Timeless…The Musical Legacy, by Badfinger
I have to say that Badfinger is one of my favorite musical acts of all time. A Welsh power pop group that was mentored by the Beatles (and received some songs and musical assistance from a couple of members of the group during the course of their career) and was once on Apple Records until it fell apart, the group had a great body of work during its heyday in the late 1960’s and early 1970’s but seemed to be absolutely snakebit when it came to issues of business that led in large part to intense conflicts and difficulties that led its two most creative members to commit suicide. Even with that tragic history, the group managed to create some amazing music that has a timeless legacy, even if they are not nearly as well known as they should be. This album serves as a somewhat rare example of a retrospective that does not involve a re-recording that provides a listen to the remastered versions of their timeless hits.
This particular compilation is a beefy one at sixteen tracks. The first half or so of the compilation is made up of songs that many people who are fond of 70’s power pop might be familiar with–including such classics as Day After Day, Without You (remade into a hit by Henry Nilsson and later covered by Mariah Carey), Come And Get It, Maybe Tomorrow, No Matter What, Baby Blue, and Name Of The Game.
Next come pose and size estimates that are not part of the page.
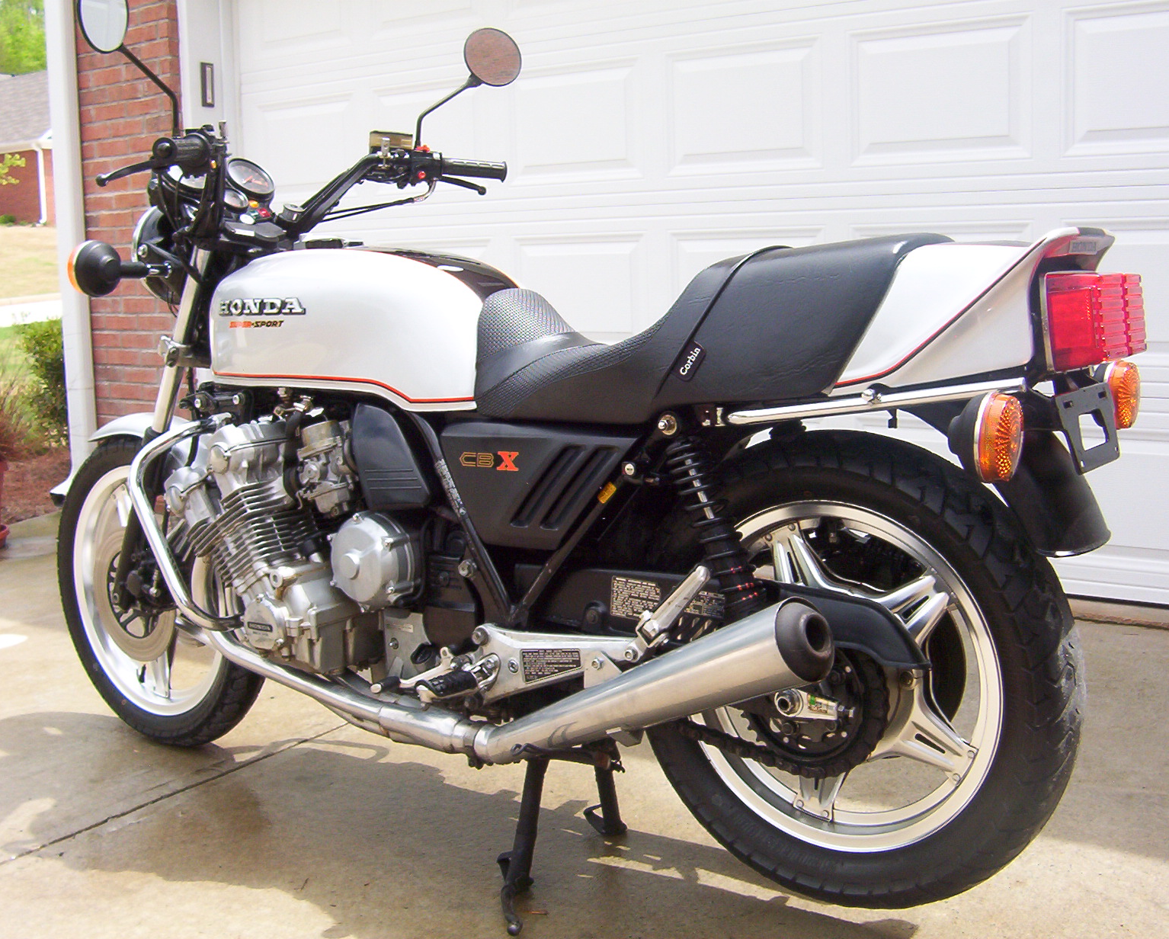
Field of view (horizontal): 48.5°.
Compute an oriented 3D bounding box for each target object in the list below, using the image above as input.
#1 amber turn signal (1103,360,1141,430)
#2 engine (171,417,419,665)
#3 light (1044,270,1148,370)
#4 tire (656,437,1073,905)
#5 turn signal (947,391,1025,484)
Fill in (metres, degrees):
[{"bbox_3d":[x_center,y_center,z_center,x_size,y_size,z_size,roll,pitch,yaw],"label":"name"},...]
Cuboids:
[{"bbox_3d":[0.714,-0.101,1.781,0.085,0.100,0.100,2,9,35],"label":"amber turn signal"},{"bbox_3d":[-0.329,0.097,2.233,0.540,0.450,0.580,2,9,35],"label":"engine"},{"bbox_3d":[0.602,-0.178,1.524,0.075,0.107,0.210,-4,5,36],"label":"light"},{"bbox_3d":[0.346,0.278,1.785,0.667,0.667,0.130,2,9,35],"label":"tire"},{"bbox_3d":[0.419,-0.033,1.357,0.085,0.100,0.100,2,9,35],"label":"turn signal"}]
Interspersed with these songs that the casual listener may be familiar with are lesser known tracks like Rock Of All Ages, I’ll Be The One, Apple Of My Eye, Suitcase, the title track Timeless, Dennis, and Love Is Gonna Come At Last that are focused on the latter part of the album. A mixture of popular and obscure songs, with a variety of sounds, many of them guitar driven but some of them piano-driven, some of them slow and melancholy ballads and others driving rock tunes, this album gives a good picture of the body of work of Badfinger as a whole.
Overall, listening to this compilation in the aftermath of the division and misery suffered by the band and its members over the course of the last few decades casts a heavy feeling of melancholy and sorrow. Knowing how things turned out for the group makes songs like Timeless, Suitcase, Rock Of All Ages, Dennis, and Apple Of My Eye particularly deep in meaning and significance, and mocks the hopes of more optimistic tracks like Maybe Tomorrow and Love Is Gonna Come At Last. Over and over again, the group explored themes of loneliness and isolation, hope and despair, memory, love, and concerns about money and interpersonal conflict. These themes helped define their existence as a band as well as their own lives, and remind us that the timeless of their music came a wellspring of trouble that the group turned into haunting and beautiful music that remains resonant today, even likely among those who do not know this history in detail.